We seem to be sentimental about what an RPG is; sometimes it might just be games that make you feel clever, or games that you played as a child seem to be the ones you give those labels to. To be an RPG is a good thing, and it makes you a smart or good person for playing them. Games you personally don’t like aren’t RPGs, because if they were it would mean you wouldn’t be as smart/cool/clever for just having played other so-called RPGs.
I think this double standard between Morrowind and its successors bothered me less so about how similar all 21st century TES games are, but moreso about how much we lack a baseline for what an RPG is. Is it a boring and reductive method to try cramming RPGs to a definition? Or does ‘RPG’ just need to be a sort of axiom for other relevant video game discussions? I’m not sure but I am not satisfied.
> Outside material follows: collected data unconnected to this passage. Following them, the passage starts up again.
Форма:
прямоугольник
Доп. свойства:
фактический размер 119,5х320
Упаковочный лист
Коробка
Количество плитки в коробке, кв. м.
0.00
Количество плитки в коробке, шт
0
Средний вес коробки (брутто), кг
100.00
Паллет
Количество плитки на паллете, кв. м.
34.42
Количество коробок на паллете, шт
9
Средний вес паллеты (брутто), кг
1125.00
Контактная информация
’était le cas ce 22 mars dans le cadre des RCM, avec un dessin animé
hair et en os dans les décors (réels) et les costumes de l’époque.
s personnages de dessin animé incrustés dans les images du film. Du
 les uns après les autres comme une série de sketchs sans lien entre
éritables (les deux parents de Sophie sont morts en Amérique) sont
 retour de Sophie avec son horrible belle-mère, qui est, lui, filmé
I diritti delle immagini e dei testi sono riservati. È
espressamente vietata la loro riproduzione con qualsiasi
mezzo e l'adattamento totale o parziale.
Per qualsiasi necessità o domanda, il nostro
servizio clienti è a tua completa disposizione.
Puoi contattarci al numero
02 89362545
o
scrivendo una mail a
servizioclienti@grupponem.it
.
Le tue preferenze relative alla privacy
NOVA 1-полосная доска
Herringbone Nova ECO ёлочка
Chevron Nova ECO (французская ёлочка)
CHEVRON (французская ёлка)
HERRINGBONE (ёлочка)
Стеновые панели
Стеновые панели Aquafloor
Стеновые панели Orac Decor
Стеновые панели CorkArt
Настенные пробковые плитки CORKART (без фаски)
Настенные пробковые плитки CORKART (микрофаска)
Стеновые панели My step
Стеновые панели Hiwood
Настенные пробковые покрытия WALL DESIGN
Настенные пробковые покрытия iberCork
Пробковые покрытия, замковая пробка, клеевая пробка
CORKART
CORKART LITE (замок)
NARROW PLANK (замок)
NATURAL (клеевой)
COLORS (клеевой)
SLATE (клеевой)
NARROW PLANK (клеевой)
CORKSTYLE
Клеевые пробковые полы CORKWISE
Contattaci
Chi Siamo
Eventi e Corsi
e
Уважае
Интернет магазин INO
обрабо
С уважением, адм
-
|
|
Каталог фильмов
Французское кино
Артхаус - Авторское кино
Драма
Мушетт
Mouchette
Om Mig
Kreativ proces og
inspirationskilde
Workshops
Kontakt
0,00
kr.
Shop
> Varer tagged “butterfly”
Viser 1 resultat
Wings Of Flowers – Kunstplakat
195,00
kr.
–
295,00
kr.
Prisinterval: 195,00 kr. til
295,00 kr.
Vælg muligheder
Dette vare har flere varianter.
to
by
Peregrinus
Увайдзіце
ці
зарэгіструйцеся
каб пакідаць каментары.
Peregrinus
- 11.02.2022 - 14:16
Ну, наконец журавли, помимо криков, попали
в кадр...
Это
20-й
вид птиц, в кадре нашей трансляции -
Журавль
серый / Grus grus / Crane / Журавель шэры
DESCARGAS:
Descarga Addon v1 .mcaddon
[1]: It’s well worth the academic interest to look at the interview with Goodall. Apart from the interesting takes on Morrowind’s writing, it gives a very honest and personal account of working in the games industry.
[2]: Perhaps slightly unfair to bring up, Morrowind’s development timeline was short and the fact the main quest had one ending was more due to time constraints, than an active design decision. However point being, people accepted this and still think Morrowind is a shining example of RPG storytelling despite it (and almost every questline in-game) having only the one ending.